*** Begin section ***

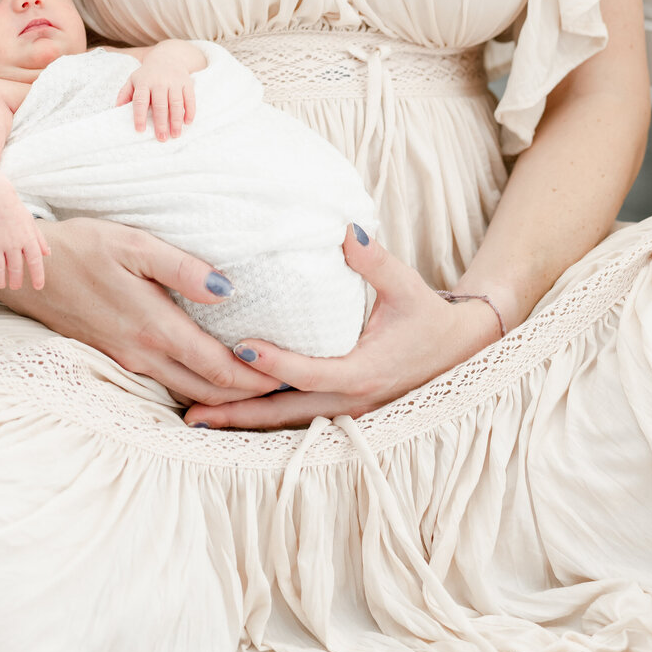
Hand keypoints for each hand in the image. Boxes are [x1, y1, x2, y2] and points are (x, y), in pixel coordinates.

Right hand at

*** End section ***
*** Begin section ***

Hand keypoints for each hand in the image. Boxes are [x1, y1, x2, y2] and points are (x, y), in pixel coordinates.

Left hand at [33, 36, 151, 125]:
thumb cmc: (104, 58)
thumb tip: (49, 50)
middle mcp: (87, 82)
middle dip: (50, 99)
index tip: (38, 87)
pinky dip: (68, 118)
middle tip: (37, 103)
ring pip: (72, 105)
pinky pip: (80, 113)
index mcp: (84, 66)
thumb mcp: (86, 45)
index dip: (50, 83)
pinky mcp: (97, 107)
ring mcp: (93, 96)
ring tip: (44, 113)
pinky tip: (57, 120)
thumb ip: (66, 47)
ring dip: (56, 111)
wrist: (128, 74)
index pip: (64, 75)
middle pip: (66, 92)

*** End section ***

Once you reach the line with "index mcp: (84, 66)" in the data above, copy it and every line after it exactly, up to and including the line with "middle pip: (66, 92)".

▸ **RESULT**
index mcp: (84, 66)
thumb mcp: (86, 45)
index dip: (50, 83)
pinky mcp: (97, 107)
ring mcp: (93, 96)
ring tip: (44, 113)
pinky tip: (57, 120)
thumb ip: (66, 47)
ring dip: (56, 111)
wrist: (128, 74)
index pip: (64, 75)
middle pip: (66, 92)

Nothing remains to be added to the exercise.